Enciclopedia

acridòfago, agg. (pl. m.-gi) Che si ciba di cavallette. 
acrìle Radicale monovalente di formula CH2=CHCO_
acrìlico, agg. Detto di composto che contiene il radicale acrile o deriva da esso. 
Acido acrilico 
(acido propenoico) In chimica, composto organico insaturo, liquido, incolore, corrosivo, tossico, assai reagente che bolle a 140 °C e possiede un odore somigliante all'acido acetico e che in presenza di luce polimerizza e si solidifica.
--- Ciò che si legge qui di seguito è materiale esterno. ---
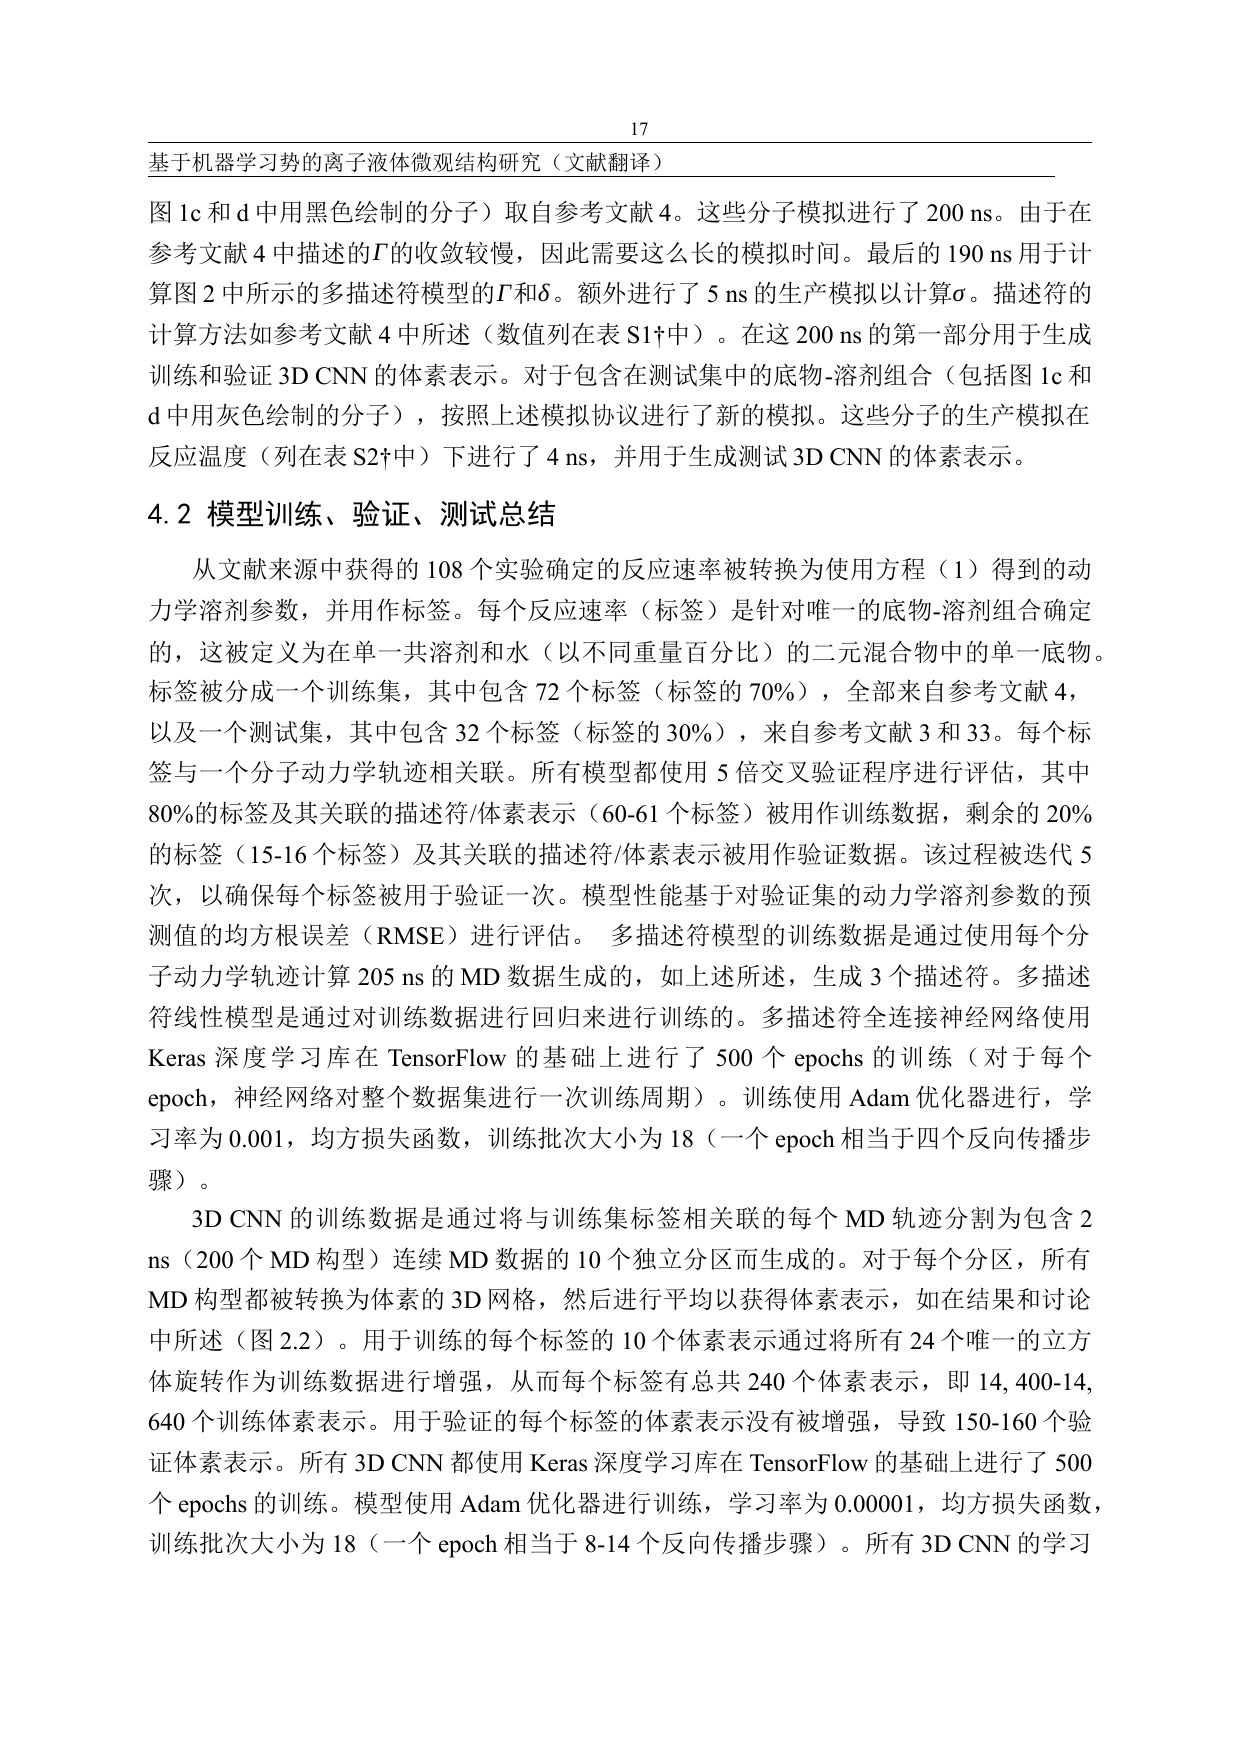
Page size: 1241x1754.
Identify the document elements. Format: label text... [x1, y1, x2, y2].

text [148, 1202, 1092, 1559]
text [148, 196, 1092, 472]
list 4.2 模型训练、验证、测试总结 [148, 479, 1092, 544]
text 从文献来源中获得的108个实验确定的反应速率被转换为使用方程（1）得到的动力学溶剂参数，并用作标签。每个反应速率（标签）是针对唯一的底物-溶剂组合确定的，这被定义为在单一共溶剂和水（以不同重量百分比）的二元混合物中的单一底物。标签被分成一个训练集，其中包含72个标签（标签的70%），全部来自参考文献4，以及一个测试集，其中包含32个标签（标签的30%），来自参考文献3和33。每个标签与一个分子动力学轨迹相关联。所有模型都使用5倍交叉验证程序进行评估，其中80%的标签及其关联的描述符/体素表示（60-61个标签）被用作训练数据，剩余的20%的标签（15-16个标签）及其关联的描述符/体素表示被用作验证数据。该过程被迭代5次，以确保每个标签被用于验证一次。模型性能基于对验证集的动力学溶剂参数的预测值的均方根误差（RMSE）进行评估。 多描述符模型的训练数据是通过使用每个分子动力学轨迹计算205 ns的MD数据生成的，如上述所述，生成3个描述符。多描述符线性模型是通过对训练数据进行回归来进行训练的。多描述符全连接神经网络使用Keras深度学习库在TensorFlow的基础上进行了500个epochs的训练（对于每个epoch，神经网络对整个数据集进行一次训练周期）。训练使用Adam优化器进行，学习率为0.001，均方损失函数，训练批次大小为18（一个epoch相当于四个反向传播步骤）。 [148, 553, 1092, 1194]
Viene ottenuto ossidando l'aldeide acrilica corrispettiva o acroleina. 
Trova impiego nella preparazione delle resine acriliche per polimerizzazione degli esteri (lenti, vetrate ecc.), delle gomme acriliche e delle fibre acriliche (orion, darinol, leacril, acrilan). 
acrilonitrìle, sm. Sinonimo di nitrile acrilico, è un composto liquido organico, infiammabile, tossico e incolore. Portato a ebollizione (77,83 gradi centigradi) genera polimeri e fibre tessili (orlon e acrilan). Dai copolimeri con derivati vinilici e con il butadiene si ricava invece la gomma nitrile o buna. 
acrimònia, sf. Asprezza, livore astioso. ~ acredine. <> dolcezza, benevolenza. 
acrimonióso, agg. Pieno di acrimonia. 
acrisìa, sf. Mancare di senso critico, essere acritico. 
acriticaménte, avv. In modo acritico. 
acrìtico, agg. Privo di senso critico, dogmatico. ~ superficiale. <> critico. 
àcro, sm. Misura anglosassone di superficie (640 ac = 1 mi2, 1 ac = 4046.9 m2).